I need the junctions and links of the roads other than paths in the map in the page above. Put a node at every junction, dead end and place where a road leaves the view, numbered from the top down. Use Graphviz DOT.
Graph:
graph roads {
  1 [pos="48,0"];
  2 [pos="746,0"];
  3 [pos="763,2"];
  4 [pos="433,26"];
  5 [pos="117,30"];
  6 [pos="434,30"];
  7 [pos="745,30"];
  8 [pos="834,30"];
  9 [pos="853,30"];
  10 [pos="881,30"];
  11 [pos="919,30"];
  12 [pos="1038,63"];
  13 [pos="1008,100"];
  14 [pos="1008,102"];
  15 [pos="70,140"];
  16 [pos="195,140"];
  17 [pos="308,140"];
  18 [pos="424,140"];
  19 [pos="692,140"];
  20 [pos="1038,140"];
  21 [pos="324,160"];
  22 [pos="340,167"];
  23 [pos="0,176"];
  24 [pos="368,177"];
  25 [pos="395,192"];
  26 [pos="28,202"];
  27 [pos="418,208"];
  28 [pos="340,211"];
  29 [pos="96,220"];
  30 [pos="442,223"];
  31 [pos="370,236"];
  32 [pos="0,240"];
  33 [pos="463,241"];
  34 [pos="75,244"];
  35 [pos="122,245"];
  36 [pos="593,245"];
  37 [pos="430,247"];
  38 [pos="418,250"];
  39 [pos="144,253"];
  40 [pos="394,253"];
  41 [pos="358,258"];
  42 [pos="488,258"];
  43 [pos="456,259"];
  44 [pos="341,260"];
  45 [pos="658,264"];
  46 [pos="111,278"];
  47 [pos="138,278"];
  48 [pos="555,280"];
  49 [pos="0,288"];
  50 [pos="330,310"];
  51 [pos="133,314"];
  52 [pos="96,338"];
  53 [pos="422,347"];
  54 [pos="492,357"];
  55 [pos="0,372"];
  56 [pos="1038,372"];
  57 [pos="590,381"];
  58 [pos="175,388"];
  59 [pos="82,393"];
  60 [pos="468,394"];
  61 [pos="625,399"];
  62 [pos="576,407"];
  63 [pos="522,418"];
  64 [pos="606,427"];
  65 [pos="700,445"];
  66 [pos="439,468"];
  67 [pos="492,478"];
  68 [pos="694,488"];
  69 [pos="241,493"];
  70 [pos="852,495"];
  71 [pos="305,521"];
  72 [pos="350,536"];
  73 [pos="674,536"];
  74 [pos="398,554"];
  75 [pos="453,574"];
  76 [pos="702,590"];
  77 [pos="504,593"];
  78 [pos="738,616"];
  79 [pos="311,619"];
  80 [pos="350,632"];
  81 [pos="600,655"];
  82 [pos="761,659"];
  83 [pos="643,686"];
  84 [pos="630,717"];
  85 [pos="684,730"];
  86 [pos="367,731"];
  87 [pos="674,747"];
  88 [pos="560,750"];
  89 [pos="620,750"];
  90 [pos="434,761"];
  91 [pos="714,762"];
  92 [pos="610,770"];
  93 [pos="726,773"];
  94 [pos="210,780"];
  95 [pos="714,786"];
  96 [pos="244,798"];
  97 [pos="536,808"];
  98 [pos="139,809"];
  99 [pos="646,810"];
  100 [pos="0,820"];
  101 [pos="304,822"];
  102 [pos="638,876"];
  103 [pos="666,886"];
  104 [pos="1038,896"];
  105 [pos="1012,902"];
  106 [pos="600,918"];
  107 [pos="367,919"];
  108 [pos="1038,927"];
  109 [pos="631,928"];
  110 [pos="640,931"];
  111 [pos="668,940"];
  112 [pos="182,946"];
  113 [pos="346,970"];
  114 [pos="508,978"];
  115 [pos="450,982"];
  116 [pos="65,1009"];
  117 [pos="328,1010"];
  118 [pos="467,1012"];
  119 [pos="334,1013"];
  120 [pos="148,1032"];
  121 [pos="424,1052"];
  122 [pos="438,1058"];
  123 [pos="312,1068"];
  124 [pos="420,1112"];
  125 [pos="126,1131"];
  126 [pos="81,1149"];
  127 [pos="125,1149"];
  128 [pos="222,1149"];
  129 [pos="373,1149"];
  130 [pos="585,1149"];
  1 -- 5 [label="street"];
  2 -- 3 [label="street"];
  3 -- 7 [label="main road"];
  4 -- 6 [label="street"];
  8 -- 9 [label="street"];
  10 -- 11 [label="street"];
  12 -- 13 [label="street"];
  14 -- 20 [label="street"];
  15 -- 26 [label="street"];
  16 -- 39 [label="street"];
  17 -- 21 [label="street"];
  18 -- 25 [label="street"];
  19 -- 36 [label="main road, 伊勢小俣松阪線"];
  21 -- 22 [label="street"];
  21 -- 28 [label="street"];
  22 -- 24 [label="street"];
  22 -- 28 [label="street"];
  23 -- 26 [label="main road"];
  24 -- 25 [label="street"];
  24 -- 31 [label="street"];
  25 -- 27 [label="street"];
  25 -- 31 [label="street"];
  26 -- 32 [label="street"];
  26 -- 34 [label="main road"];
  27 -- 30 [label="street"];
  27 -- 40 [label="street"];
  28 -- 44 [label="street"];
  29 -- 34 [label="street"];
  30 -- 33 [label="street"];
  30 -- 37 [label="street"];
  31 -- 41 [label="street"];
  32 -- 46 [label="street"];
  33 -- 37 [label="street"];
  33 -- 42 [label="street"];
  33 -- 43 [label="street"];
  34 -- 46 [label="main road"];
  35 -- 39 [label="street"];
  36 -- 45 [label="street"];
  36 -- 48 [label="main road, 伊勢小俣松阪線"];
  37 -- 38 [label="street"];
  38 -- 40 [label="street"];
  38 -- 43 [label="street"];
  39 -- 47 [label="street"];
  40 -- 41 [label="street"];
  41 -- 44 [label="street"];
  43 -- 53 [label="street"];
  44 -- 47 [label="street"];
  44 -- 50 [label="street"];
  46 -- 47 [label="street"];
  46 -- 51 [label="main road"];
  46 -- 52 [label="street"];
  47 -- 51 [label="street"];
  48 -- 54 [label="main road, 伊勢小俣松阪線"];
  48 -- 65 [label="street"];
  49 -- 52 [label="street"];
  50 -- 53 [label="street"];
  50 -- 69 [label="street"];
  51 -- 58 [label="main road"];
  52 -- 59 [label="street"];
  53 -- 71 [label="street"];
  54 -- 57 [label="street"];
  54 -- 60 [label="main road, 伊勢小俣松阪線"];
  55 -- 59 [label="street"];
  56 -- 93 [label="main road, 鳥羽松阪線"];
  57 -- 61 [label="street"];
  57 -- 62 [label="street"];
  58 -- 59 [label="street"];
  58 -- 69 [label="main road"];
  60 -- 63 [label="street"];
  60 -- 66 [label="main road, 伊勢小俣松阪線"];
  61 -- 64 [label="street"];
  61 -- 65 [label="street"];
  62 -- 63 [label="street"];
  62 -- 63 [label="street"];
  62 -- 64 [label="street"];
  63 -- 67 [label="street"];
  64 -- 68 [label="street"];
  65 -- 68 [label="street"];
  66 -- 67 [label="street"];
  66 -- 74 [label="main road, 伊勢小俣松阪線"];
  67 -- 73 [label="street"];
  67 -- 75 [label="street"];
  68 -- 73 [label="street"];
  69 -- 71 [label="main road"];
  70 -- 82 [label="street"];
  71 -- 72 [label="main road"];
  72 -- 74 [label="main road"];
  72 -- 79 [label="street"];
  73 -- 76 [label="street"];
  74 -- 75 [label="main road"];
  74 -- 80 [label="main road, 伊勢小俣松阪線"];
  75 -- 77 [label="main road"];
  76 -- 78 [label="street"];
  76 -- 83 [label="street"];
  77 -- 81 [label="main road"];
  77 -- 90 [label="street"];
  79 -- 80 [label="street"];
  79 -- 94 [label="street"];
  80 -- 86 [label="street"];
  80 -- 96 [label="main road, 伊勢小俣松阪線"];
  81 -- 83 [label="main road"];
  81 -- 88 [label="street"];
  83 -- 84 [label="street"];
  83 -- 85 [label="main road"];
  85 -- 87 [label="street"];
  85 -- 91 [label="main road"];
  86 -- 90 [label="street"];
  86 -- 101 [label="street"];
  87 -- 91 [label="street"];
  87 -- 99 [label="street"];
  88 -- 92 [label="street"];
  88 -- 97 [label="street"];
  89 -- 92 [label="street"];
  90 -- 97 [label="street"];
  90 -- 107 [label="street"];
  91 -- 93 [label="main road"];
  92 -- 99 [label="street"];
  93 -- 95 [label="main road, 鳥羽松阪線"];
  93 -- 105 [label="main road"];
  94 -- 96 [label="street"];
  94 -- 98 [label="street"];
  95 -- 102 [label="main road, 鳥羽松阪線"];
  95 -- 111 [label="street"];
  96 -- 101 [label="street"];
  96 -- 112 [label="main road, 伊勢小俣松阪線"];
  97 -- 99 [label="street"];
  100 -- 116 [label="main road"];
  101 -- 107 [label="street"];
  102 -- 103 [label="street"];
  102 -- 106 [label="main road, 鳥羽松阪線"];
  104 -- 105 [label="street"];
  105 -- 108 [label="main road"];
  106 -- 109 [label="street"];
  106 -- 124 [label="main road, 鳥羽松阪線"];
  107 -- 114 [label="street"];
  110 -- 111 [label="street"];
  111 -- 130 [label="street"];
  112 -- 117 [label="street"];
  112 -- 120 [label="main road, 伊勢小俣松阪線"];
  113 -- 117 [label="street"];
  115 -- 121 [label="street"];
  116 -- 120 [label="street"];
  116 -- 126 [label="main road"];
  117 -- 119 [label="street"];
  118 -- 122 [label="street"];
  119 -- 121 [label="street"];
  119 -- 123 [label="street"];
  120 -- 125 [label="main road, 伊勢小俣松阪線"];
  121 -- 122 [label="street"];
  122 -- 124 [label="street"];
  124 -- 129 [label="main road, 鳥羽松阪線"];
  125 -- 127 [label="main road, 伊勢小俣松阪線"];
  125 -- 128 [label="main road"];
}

**Task description:** List all lines from the entries that include the word "鳥羽松阪線".

**Written solution:**
  56 -- 93 [label="main road, 鳥羽松阪線"];
  93 -- 95 [label="main road, 鳥羽松阪線"];
  95 -- 102 [label="main road, 鳥羽松阪線"];
  102 -- 106 [label="main road, 鳥羽松阪線"];
  106 -- 124 [label="main road, 鳥羽松阪線"];
  124 -- 129 [label="main road, 鳥羽松阪線"];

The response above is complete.